— Ты сё здесь делаешь? Ково ты здесь добудешь? — Я поднес к носу сельдюка портфель, и Аким схватился за щеку: — Ё-ка-лэ-мэ-нэ-э! Это сё тако, пана!? — жаловался он подошедшему Коле. — Оне таскают и таскают!..
— Пушшай таскают! Пушшай душу порадуют! Натешатся!..
— Ты бы, — сказал я Акиму, — канат вместо жилки привязал да поплавок из полена сделал и лупцовал по воде…
Тут я выхватил еще одного хариуса из такого места, где, по мнению Акима, ни один нормальный рыбак не подумал бы рыбачить, а нормальная рыба — стоять. Сельдюк махнул рукой: «Чего-то нечисто тут!» — и пошлепал дальше, уверяя, что все равно всех обловит. За поворотом он запел во всю головушку: «Не тюрьма меня погубит, а сырая мать-земля…» Коля хохотал, перебредая по перекату через речку, говорил, что сельдюк узкопятый в самом деле всех обловит, убежит вперед, исхлещет речку, разгонит все, что есть в ней живое, и если не встретится дурная рыба, обломает вершинку удилища, смотает на нее леску, натянет на ухо полу телогрейки и завалится спать. Его и комар не берет, за своего принимает.

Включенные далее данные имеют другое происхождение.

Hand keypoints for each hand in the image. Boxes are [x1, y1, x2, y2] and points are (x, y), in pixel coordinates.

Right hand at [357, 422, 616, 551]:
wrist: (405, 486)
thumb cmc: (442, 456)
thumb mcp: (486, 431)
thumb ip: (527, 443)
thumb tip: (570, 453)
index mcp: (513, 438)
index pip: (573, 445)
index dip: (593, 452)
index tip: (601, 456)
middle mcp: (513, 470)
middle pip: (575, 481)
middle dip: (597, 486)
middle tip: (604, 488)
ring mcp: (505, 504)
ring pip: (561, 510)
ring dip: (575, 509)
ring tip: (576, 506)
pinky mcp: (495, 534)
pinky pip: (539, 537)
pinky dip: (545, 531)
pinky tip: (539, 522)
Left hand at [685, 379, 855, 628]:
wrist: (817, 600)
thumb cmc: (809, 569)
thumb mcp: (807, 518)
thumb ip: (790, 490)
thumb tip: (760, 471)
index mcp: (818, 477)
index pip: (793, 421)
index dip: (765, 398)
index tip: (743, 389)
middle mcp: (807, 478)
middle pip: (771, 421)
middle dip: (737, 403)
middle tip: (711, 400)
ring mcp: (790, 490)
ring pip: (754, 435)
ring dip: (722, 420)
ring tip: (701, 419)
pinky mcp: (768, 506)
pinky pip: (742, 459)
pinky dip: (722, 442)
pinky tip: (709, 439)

Следом за Акимом подался дураковатый и прожорливый кобель Тарзан. Кукла, хитренькая такая сучка, верная и золотая в пушном промысле, не отходила от Коли, сидя чуть в отдалении, утиралась лапкой, смахивала с носа комаров. Почему Тарзан привязался к Акиму — загадка природы. Чего только не вытворял над Тарзаном сельдюк! И ругал его, и гонял его, если давал мелконькую рыбку слопать, непременно с фокусом — зашвырнет ее в гущу листьев копытника и понукает:
— Усь! Усь, собачка! Лови рыбу! Хватай!
Тарзан козлом прыгал в зарослях, брызгал водой, преследуя рыбешку, часто отпускал добычу и, облизнувшись, ждал подачку — рыбу он любил пуще сахара.

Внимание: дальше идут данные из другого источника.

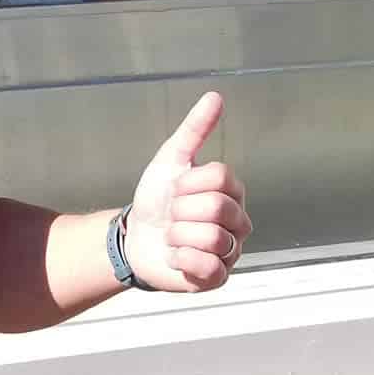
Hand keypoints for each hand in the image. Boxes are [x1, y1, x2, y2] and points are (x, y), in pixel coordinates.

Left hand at [122, 92, 251, 291]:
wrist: (135, 236)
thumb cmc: (157, 197)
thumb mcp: (171, 157)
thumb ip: (195, 128)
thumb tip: (215, 96)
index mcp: (230, 190)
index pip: (221, 176)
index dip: (188, 182)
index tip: (175, 187)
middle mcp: (238, 220)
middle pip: (217, 207)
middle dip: (181, 209)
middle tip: (172, 214)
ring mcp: (231, 251)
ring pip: (212, 238)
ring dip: (178, 234)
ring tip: (173, 235)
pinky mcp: (219, 277)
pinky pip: (208, 267)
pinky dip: (182, 258)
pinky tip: (175, 255)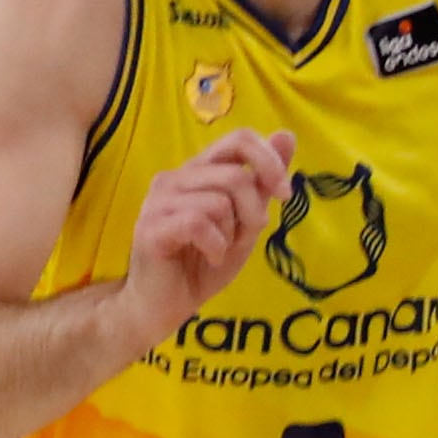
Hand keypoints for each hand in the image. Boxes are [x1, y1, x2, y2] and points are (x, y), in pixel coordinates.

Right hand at [117, 128, 293, 340]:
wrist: (166, 303)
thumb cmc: (203, 261)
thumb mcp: (246, 221)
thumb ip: (262, 181)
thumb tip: (286, 135)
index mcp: (199, 171)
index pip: (239, 139)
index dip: (270, 162)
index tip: (284, 194)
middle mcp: (176, 177)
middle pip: (236, 175)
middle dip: (252, 213)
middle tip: (241, 238)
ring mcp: (159, 200)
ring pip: (220, 201)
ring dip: (231, 234)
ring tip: (217, 249)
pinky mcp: (151, 226)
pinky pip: (199, 223)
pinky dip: (215, 246)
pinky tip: (207, 257)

Я уж устал хохотать, а сын мой — хлебом не корми, дай посмеяться, — вместе с Тарзаном таскался за Акимом, любовно смотрел ему в рот.

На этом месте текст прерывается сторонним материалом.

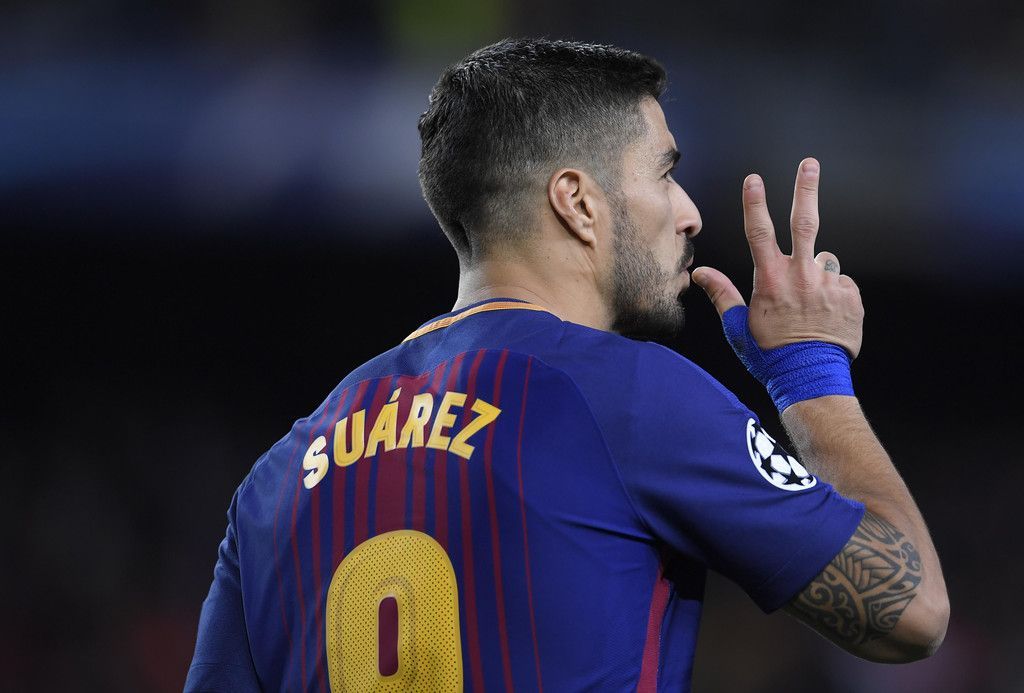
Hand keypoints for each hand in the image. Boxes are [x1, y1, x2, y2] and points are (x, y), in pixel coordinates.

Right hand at [692, 158, 864, 358]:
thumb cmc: (770, 355)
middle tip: (809, 163)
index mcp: (771, 280)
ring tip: (810, 308)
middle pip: (804, 221)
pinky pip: (840, 284)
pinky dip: (833, 293)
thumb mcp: (738, 327)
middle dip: (806, 189)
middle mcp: (801, 275)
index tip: (754, 178)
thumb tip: (699, 272)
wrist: (811, 379)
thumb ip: (722, 294)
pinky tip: (825, 316)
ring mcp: (829, 284)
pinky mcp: (851, 296)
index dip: (755, 202)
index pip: (759, 232)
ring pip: (822, 263)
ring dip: (815, 275)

— Акимка! — строжась, кричал Коля. — Скоро уху варить, а у нас чё?
Аким не отзывался, исчез, подавшись вверх по речке.
И мы углубились по Опарихе. Тайга темнела, кедрач подступил вплотную, местами почти смыкаясь над речкой. Вода делалась шумной, по обмыскам и от весны оставшимся проточинам росла непролазная смородина, зеленый дедюльник, пучки-борщевники с комом багрово-синей килы на вершине вот-вот собирались раскрыться светлыми зонтами. Возле притемненного зарослями ключа, в тени и холодке цвели последним накалом жарки, везде уже осыпавшиеся, зато марьины коренья были в самой поре, кукушкины слезки, венерины башмачки, грушанка — сердечная травка — цвели повсюду, и по логам, где долго лежал снег, приморились ветреницы, хохлатки. На смену им шла живучая трава криводенка, вострился сгармошенными листьями кукольник. Населяя зеленью приречные низины, лога, обмыски, проникая в тень хвойников, под которыми доцветала брусника, седьмичник, заячья капуста и вонючий болотный болиголов, всегда припаздывающее здесь лето трудно пробиралось по Опарихе в гущу лесов, оглушенных зимними морозами и снегом.